WHAT TO DO =>
From the entries below, return every line that includes the word "penting".
Top of DATA
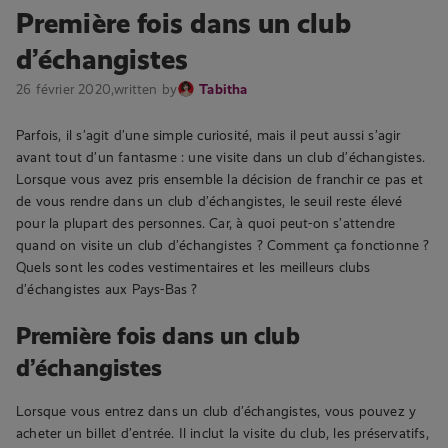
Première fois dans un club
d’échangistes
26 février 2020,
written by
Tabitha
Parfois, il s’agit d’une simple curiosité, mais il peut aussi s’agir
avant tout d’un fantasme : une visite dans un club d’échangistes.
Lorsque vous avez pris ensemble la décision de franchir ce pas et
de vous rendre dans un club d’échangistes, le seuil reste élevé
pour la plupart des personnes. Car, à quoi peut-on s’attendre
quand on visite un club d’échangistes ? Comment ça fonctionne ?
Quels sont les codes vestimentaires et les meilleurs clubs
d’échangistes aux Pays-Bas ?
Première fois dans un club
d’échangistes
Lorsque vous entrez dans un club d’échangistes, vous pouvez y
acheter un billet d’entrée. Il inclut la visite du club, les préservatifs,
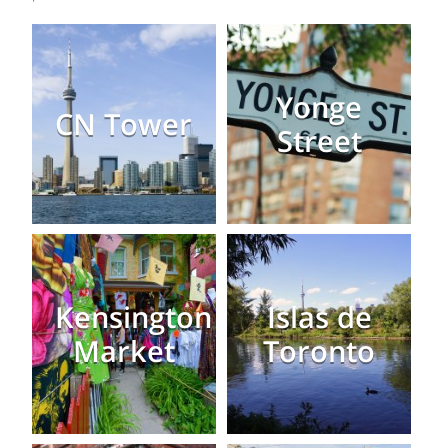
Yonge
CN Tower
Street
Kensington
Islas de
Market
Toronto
Bottom of DATA
Top of DATA
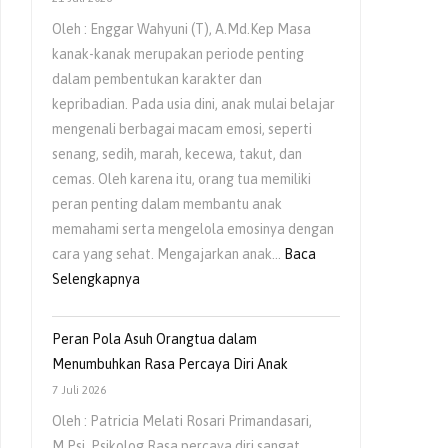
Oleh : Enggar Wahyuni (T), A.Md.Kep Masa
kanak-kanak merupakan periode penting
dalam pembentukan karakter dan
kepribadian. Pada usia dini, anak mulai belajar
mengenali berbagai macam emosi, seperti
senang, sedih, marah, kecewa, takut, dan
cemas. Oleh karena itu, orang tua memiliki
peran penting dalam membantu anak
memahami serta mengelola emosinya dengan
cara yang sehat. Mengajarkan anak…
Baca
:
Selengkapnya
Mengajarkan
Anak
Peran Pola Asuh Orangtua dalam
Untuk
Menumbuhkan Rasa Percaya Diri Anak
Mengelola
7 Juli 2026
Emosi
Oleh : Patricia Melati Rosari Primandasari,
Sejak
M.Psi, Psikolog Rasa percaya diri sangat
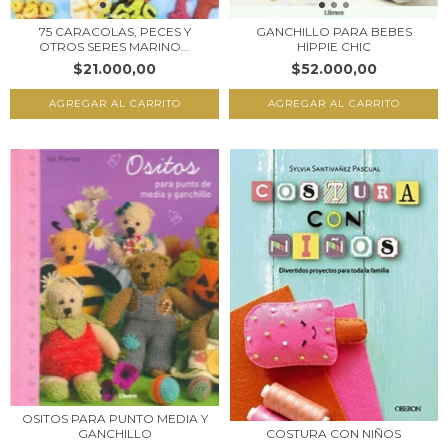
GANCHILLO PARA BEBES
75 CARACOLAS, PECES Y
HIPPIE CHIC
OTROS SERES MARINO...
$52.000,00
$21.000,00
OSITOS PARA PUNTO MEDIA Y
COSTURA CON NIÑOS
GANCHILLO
Bottom of DATA
EXERCISE ANSWER =>
kanak-kanak merupakan periode penting
peran penting dalam membantu anak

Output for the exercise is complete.